> _Given information_:

● ● ● ●

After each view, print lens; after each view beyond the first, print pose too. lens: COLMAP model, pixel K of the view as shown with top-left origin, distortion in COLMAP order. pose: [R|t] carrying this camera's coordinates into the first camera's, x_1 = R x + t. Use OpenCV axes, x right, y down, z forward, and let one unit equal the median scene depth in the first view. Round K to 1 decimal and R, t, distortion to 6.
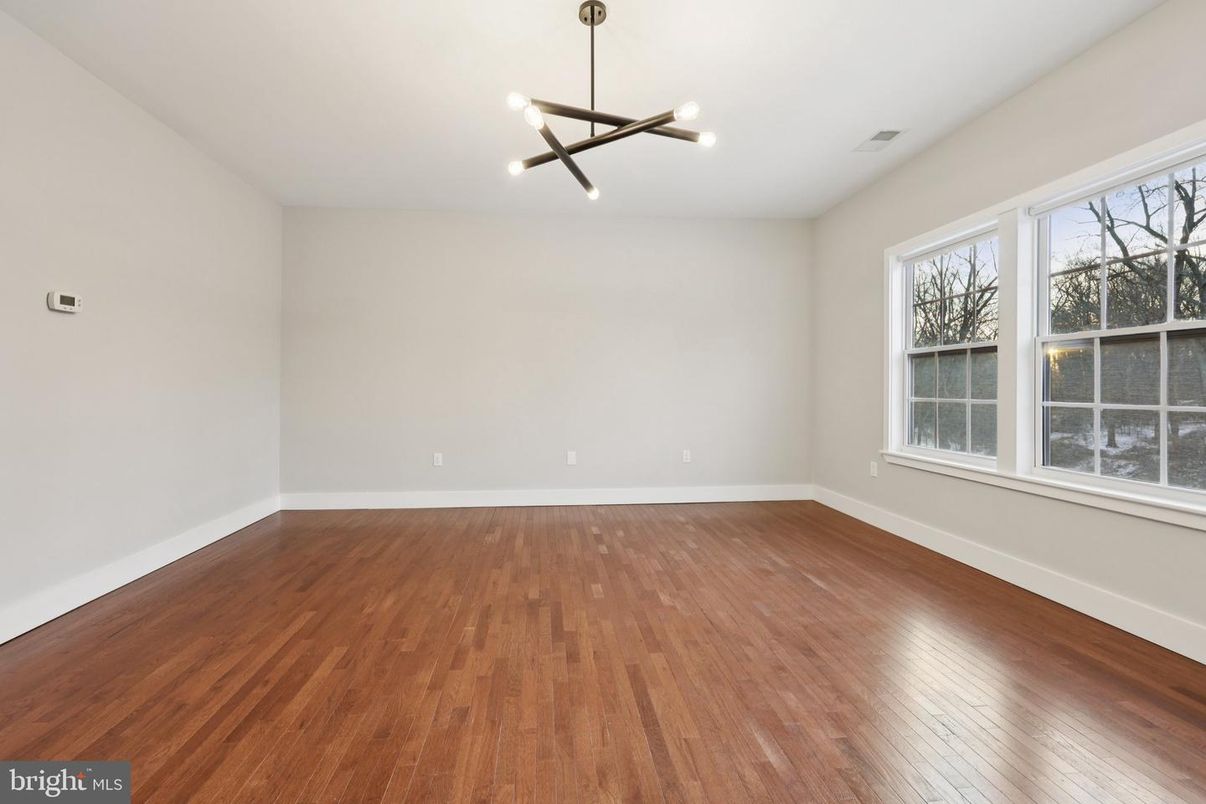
lens RADIAL K [[493.7, 0, 607.8], [0, 493.7, 391.4], [0, 0, 1]] dist [-0.000341, -0.000148]
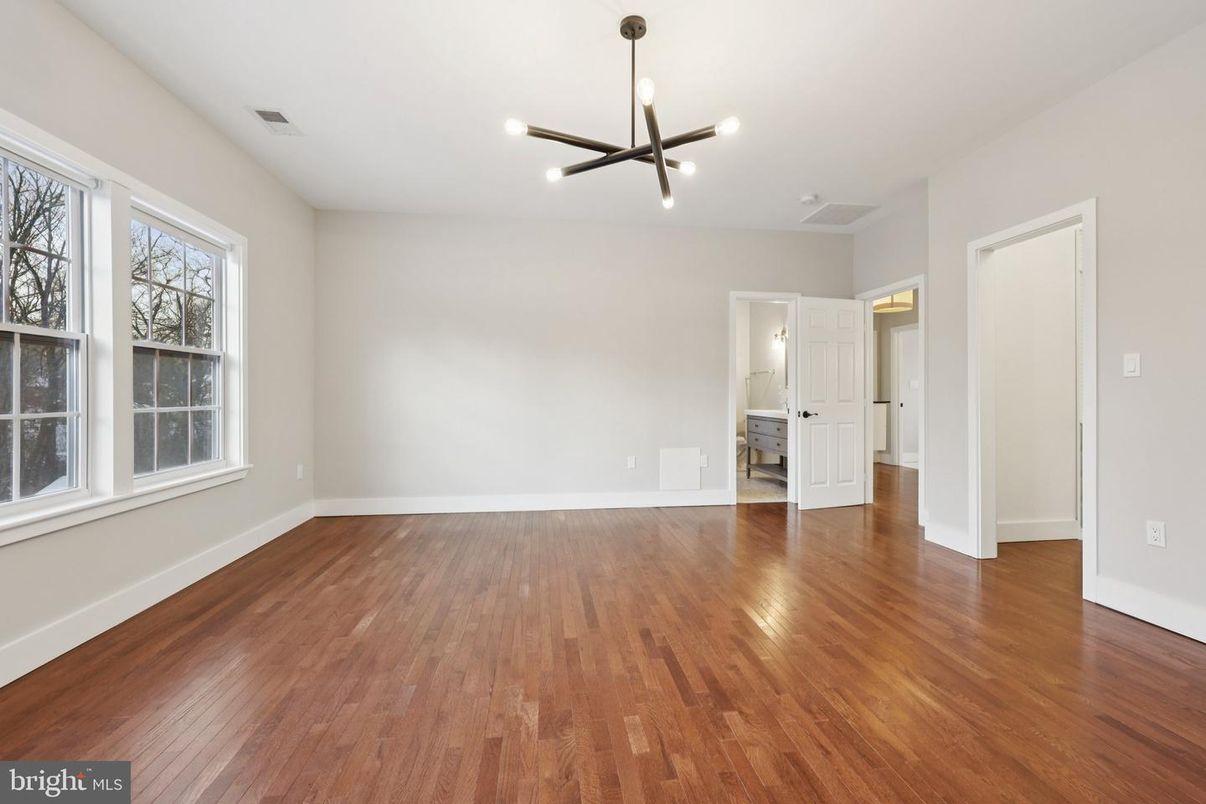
lens RADIAL K [[493.7, 0, 607.8], [0, 493.7, 391.4], [0, 0, 1]] dist [-0.000341, -0.000148]
pose [[-0.999943, -0.000662, -0.010619, 0.024643], [-0.000755, 0.999962, 0.008713, -0.023881], [0.010613, 0.008720, -0.999906, 1.908392]]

● ● ● ●

> _Task item_:
Transcribe the listing above exactly, leaving every picture out.

> _Task answer_:
After each view, print lens; after each view beyond the first, print pose too. lens: COLMAP model, pixel K of the view as shown with top-left origin, distortion in COLMAP order. pose: [R|t] carrying this camera's coordinates into the first camera's, x_1 = R x + t. Use OpenCV axes, x right, y down, z forward, and let one unit equal the median scene depth in the first view. Round K to 1 decimal and R, t, distortion to 6.
lens RADIAL K [[493.7, 0, 607.8], [0, 493.7, 391.4], [0, 0, 1]] dist [-0.000341, -0.000148]
lens RADIAL K [[493.7, 0, 607.8], [0, 493.7, 391.4], [0, 0, 1]] dist [-0.000341, -0.000148]
pose [[-0.999943, -0.000662, -0.010619, 0.024643], [-0.000755, 0.999962, 0.008713, -0.023881], [0.010613, 0.008720, -0.999906, 1.908392]]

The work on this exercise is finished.